======== SOURCE RECORDS
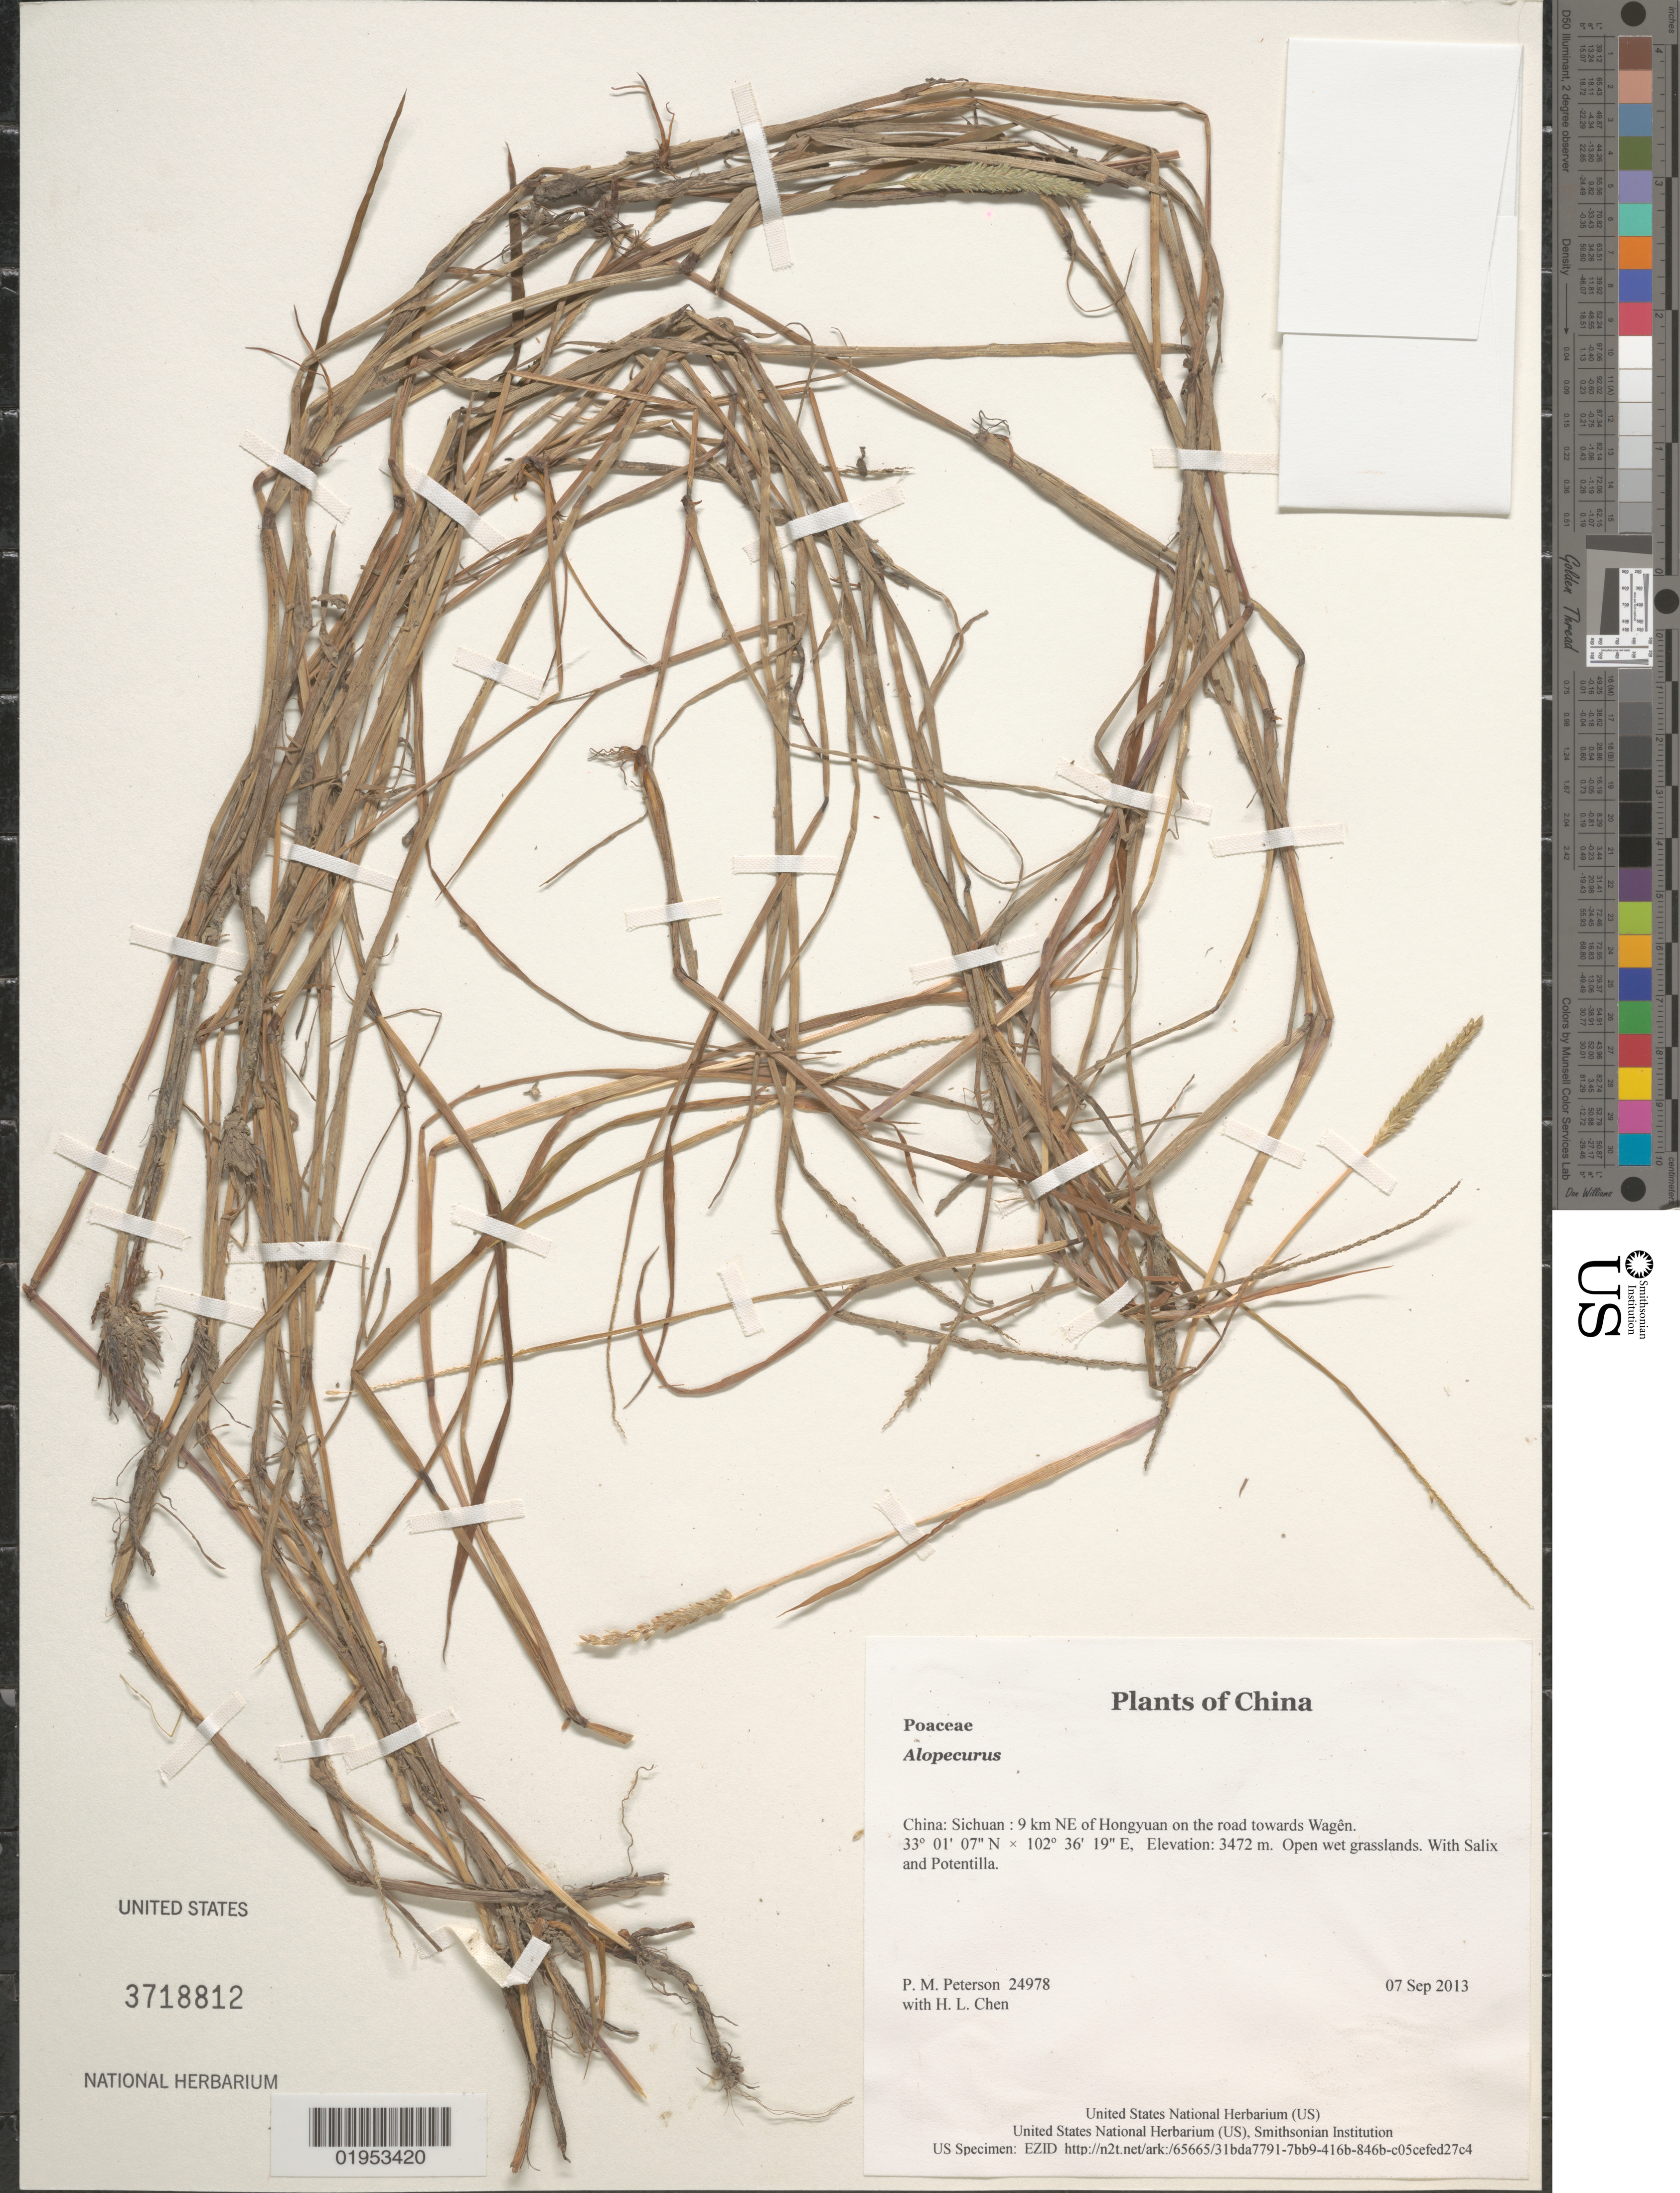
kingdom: Plantae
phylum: Tracheophyta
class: Liliopsida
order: Poales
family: Poaceae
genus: Alopecurus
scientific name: Alopecurus sp.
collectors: P. M. Peterson & H. L. Chen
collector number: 24978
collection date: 2013-09-07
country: China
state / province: Sichuan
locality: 9 km NE of Hongyuan on the road towards Wagên.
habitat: Open wet grasslands.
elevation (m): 3472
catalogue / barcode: US 3718812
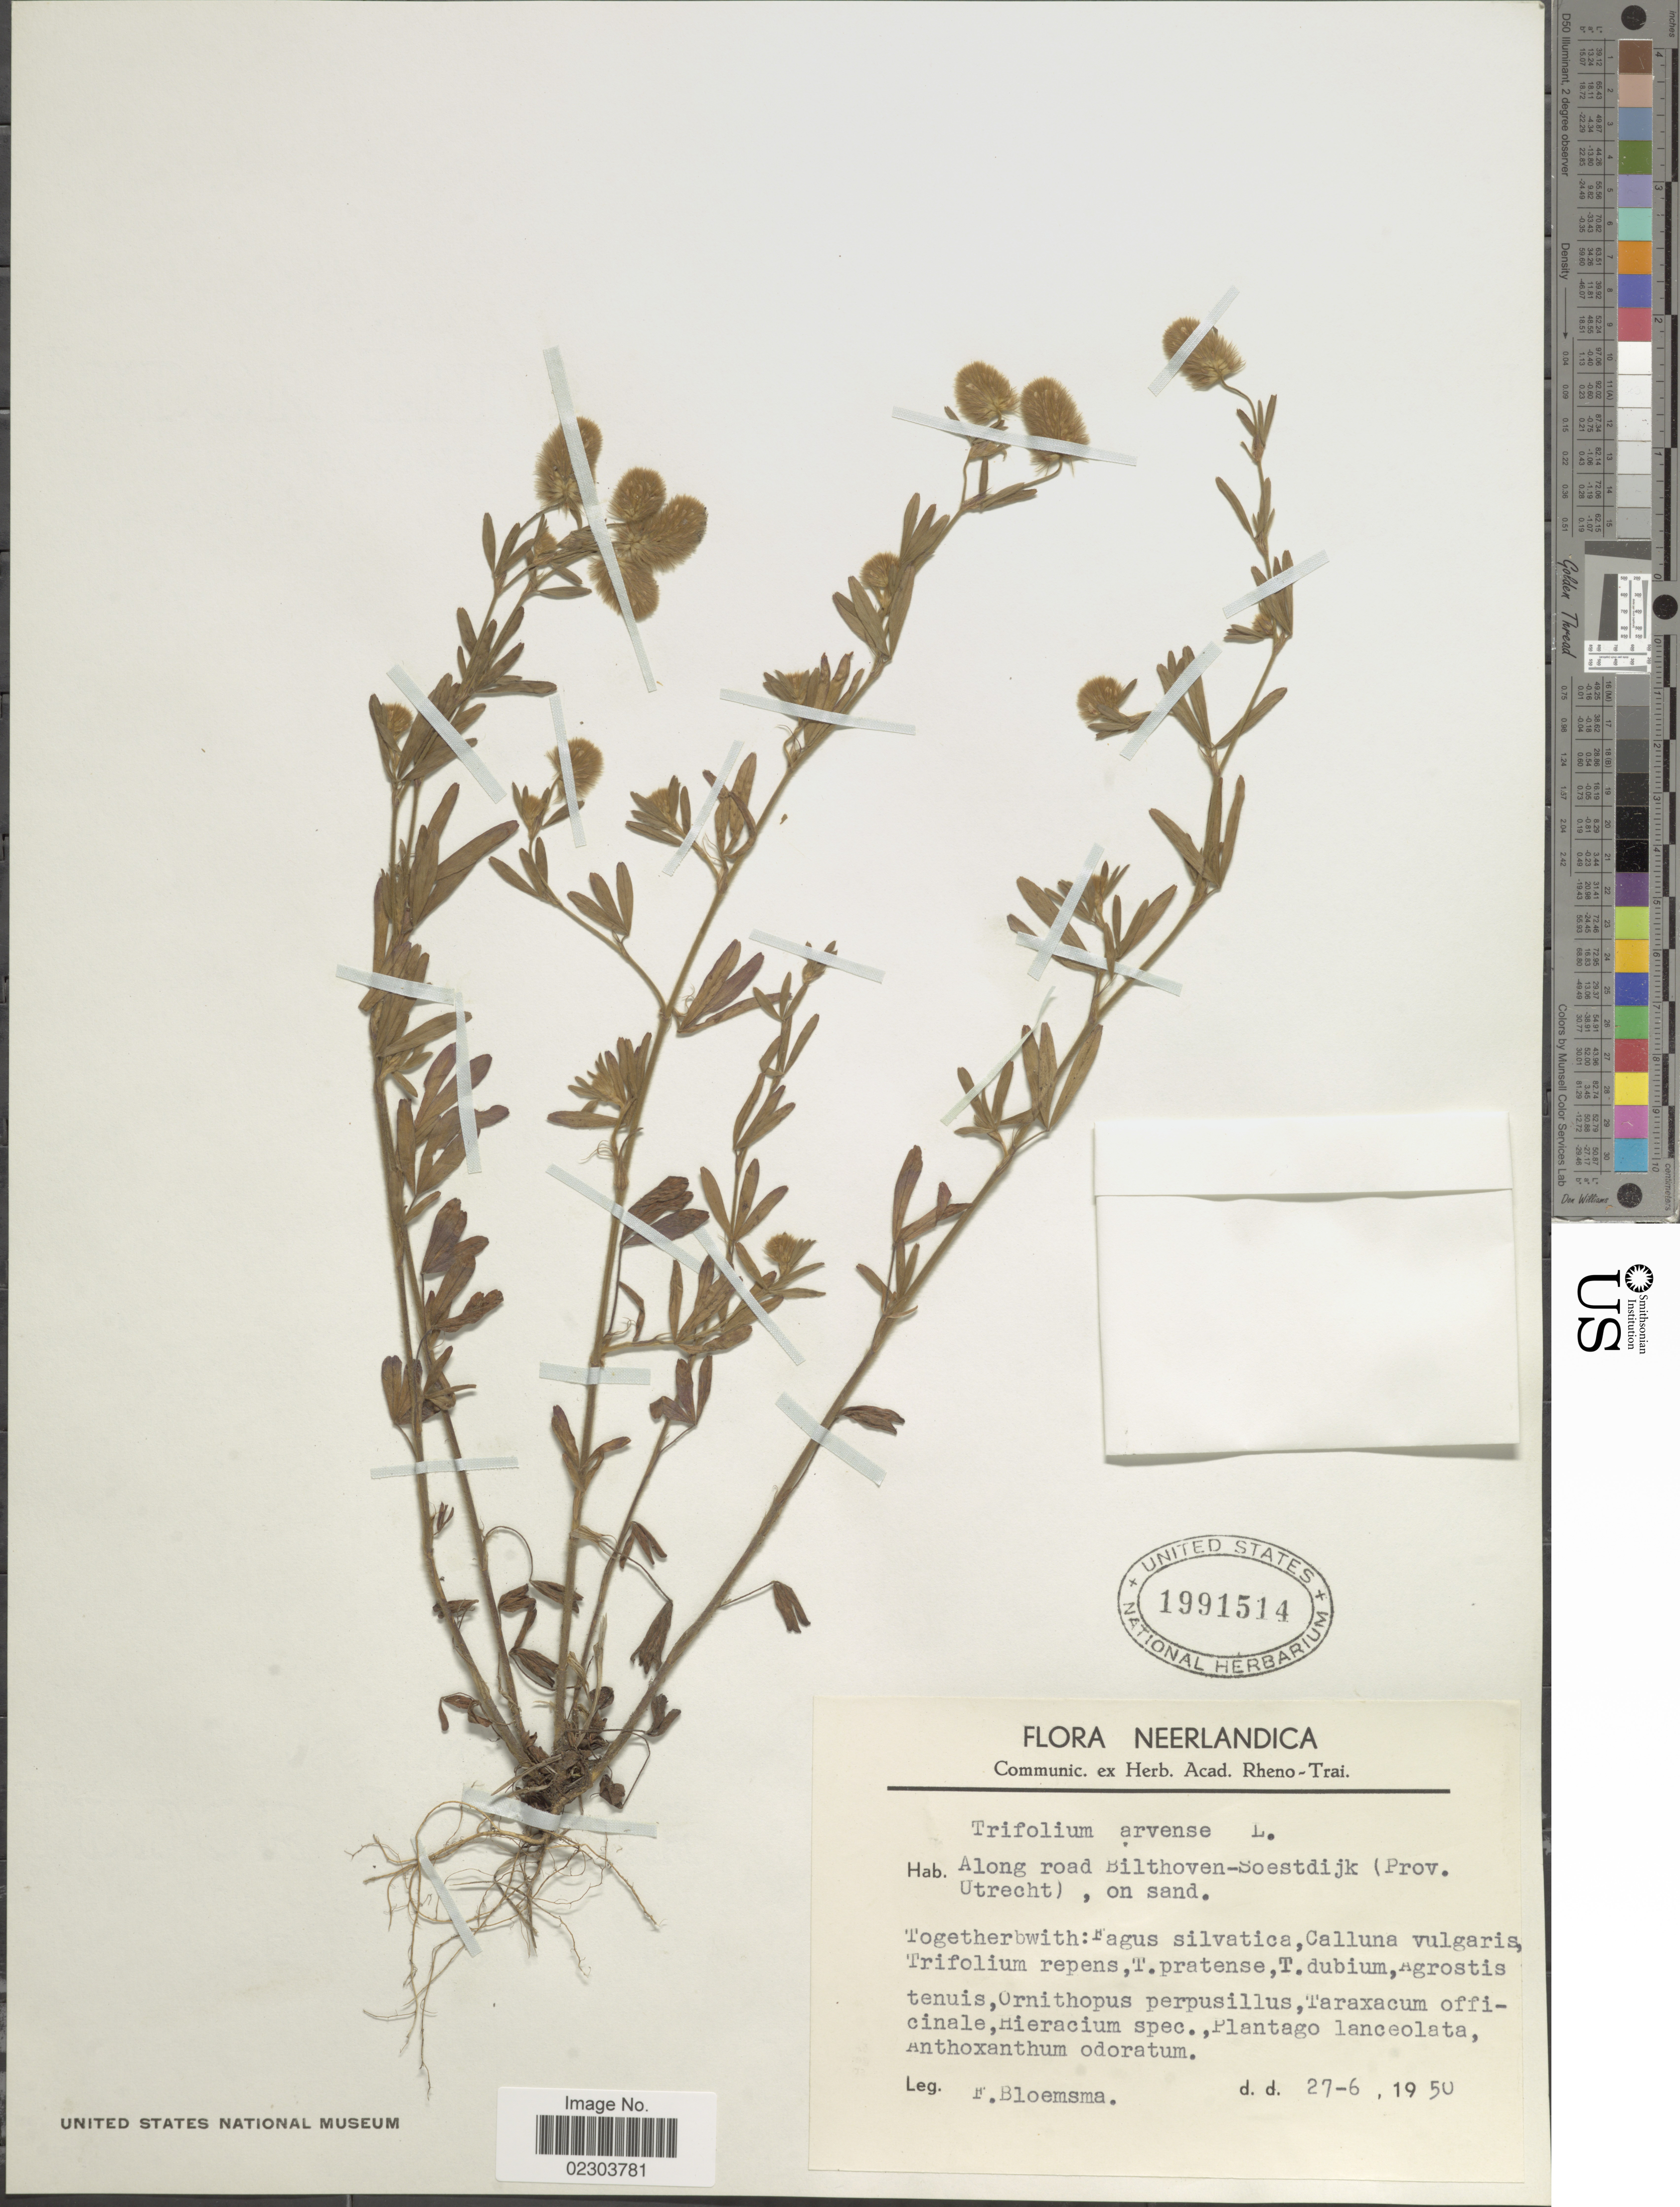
================
TASK BRIEF: Convert the entries above into a Markdown table with the columns Row and Text. Put a row number under Row and each line under Text, leaving out blank lines and the pictures.

OUTPUT FOR THIS TASK:
| Row | Text |
|---|---|
| 1 | kingdom: Plantae |
| 2 | phylum: Tracheophyta |
| 3 | class: Liliopsida |
| 4 | order: Poales |
| 5 | family: Poaceae |
| 6 | genus: Alopecurus |
| 7 | scientific name: Alopecurus sp. |
| 8 | collectors: P. M. Peterson & H. L. Chen |
| 9 | collector number: 24978 |
| 10 | collection date: 2013-09-07 |
| 11 | country: China |
| 12 | state / province: Sichuan |
| 13 | locality: 9 km NE of Hongyuan on the road towards Wagên. |
| 14 | habitat: Open wet grasslands. |
| 15 | elevation (m): 3472 |
| 16 | catalogue / barcode: US 3718812 |